Der Schöffling-Verlag aus Frankfurt veröffentlicht anlässlich des 100. Geburtstags von Jens Rehn sein Büchlein Nichts in Sicht noch einmal, Ursula März steuerte das Nachwort bei. Mit So enden wir gibt es im März Nachschlag für alle Leser von Daniel Galera. Im Suhrkamp-Roman erscheint der neue Roman, der sich um drei Freunde und verlorene Ideale dreht. Ebenfalls das zweite Buch auf Deutsch erscheint im April von Celeste Ng (die Autorin mit dem vokalärmsten Nachnamen, den ich kenne). Es hört auf den Titel Kleine Feuer überall. Und schließlich ist da noch George Saunders und sein Lincoln im Bardo. Für jenen Roman heimste der Amerikaner den Man Booker Prize 2017 ein, zudem freue ich mich besonders auf dieses Buch, da der Übersetzer Frank Heibert heißt. Auf seine Übertragung darf man schon gespannt sein.

 

Eine Geschichte der Wölfe von Emily Fridlund fuhr schon einige Lorbeeren ein, ich bin sehr gespannt, was das Buch wirklich kann. Auch Speicher 13 von Jon McGregor ist eines jener Bücher, die ich auf alle Fälle auf meinen Zettel gepackt habe. Der Liebeskind-Verlag aus München hat ja immer ein gutes Händchen, was lesenswerte Bücher abseits des Mainstreams angeht. Abseits des Mainstreams scheint auch das Buch Teich von Claire-Louise Bennett zu spielen, hier dreht sich alles um eine Frau in Irland, die aus der Gesellschaft aussteigt und in einem Cottage an der Küste ihr Leben nach ihren Spielregeln lebt. Über den großen Teich führt die nächste interessante Neuerscheinung – zu dem Schauplatz einer Familientragödie bringt die Autorin Emily Ruskovich die Leser nach Idaho.

 

Anthony McCarten hat mich bislang noch nie enttäuscht, auch von seinem Buch Jack erwarte ich Großes, zumindest jedoch eine nuancierte Annäherung an Jack Kerouac sollte drin sein.

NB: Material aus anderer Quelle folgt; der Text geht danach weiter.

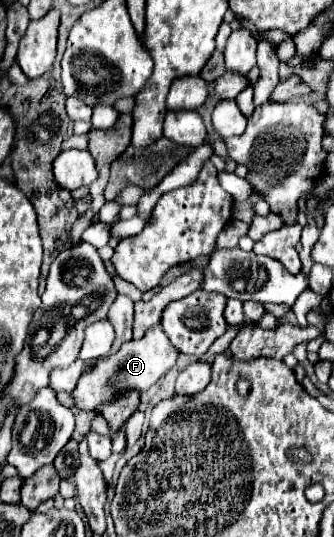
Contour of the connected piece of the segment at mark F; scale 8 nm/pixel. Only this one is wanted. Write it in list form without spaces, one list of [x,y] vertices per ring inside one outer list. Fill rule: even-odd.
[[[158,323],[152,329],[148,329],[142,339],[124,343],[118,353],[98,361],[92,371],[84,371],[72,393],[74,403],[80,409],[100,411],[100,403],[106,403],[106,399],[112,399],[116,393],[126,393],[128,389],[144,393],[150,385],[154,385],[164,373],[168,373],[176,365],[176,359],[178,349],[170,343],[168,335],[162,329],[162,323]]]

Große Erwartungen stelle ich auch an Ralf Rothmanns neues Buch Der Gott jenes Sommers, der damit zurückkehrt in jenes Universum, das er bereits in Im Frühling sterben durchmaß. Ein weiterer Kandidat in dieser Riege der vielversprechenden Verheißungen könnte auch David Mitchell sein, der mit dem Wolkenatlas eines meiner absoluten Lieblingsbücher geschaffen hat. Er legt diesmal einen Schauerroman mit dem Titel Slade House vor. Eine weitere Ankündigung, die aufhorchen lässt, ist der neue Thriller von Frank Schätzing. Dieser will ja immer den großen Wurf – ob ihm das bei Die Tyrannei des Schmetterlings gelingt – man darf gespannt sein!

 

Als Stefan-Zweig-Fan und Schachfreund ist auch das Buch Die Schachspieler von Buenos Aires von Ariel Magnus ein Werk, das ich auf meinem Zettel habe. Genauso wie das mit dem National Book Award ausgezeichnete Werk Singt, ihr Lebenden und Toten von Jesmyn Ward. Sie ist die bislang einzige Frau, der das Kunststück gelang, zweimal mit jenem Preis ausgezeichnet zu werden. Nach einem wirklich faszinierenden Schmöker, der zum Versinken einlädt, klingt auch John Boynes neues Buch Cyril Avery. In Die Kunst zu verlieren entführt Alice Zeniter schließlich die Leser in ein Land, das auf meiner literarischen Landkarte bislang noch kaum vorkam – Algerien. Erscheinen wird jenes Buch im Juni 2018.

 

Klaus Modick ist einer meiner deutschsprachigen Lieblingsschriftsteller. In seinem neuen, im März erscheinendem Buch, widmet er sich nun Keyserlings Geheimnis. Was sich hinter jenem Geheimnis verbirgt und wie sich Modick dem heute schon wieder ziemlich vergessenen Schriftsteller annähert, das bleibt abzuwarten. Im Herbst 2018 werden sich abermals die Tore zur Buchmesse in Frankfurt öffnen. Das Gastland heißt diesmal Georgien. Georgische Literatur (mit Ausnahme von Nino Haratischwili) ist nun auch nicht so meine Domäne. Vielleicht ändert sich das mit dem Buch Reise nach Karabach von Aka Morchiladze aus dem Weidle-Verlag (Erscheinungsdatum Februar 2018). In eine ganz andere Richtung geht Jonathan Lees Roman High Dive, der zurück in die Thatcher-Jahre Englands führt. Und schließlich hat mich beim Durchblättern der Vorschauen auch der Roman Barbarentage von William Finnegan  aus dem Suhrkamp-Programm gepackt, der von der Leidenschaft zum Surfen handelt. Auch dieses Buch wird mit hoher Wahrscheinlichkeit auf meine Leseliste wandern.

 

Diese bunte Mischung ist nur ein kleiner Vorgeschmack auf das, was uns dieses Jahr so alles erwarten wird. Nicht nur ich habe schon fleißig in den Programmen geschmökert, auch viele andere Blogger haben sich Gedanken gemacht, was sie dieses Jahr lesen möchten und worauf sie sich freuen. Stellvertretend seien hier die Vorschauen auf den Blogs Muromez, Bücherherbst, Zeichen&Zeit sowie bei Stefan Mesch verwiesen. Viel Spaß beim Schmökern – und gerne freue ich mich auch auf eure Tipps und Anregungen!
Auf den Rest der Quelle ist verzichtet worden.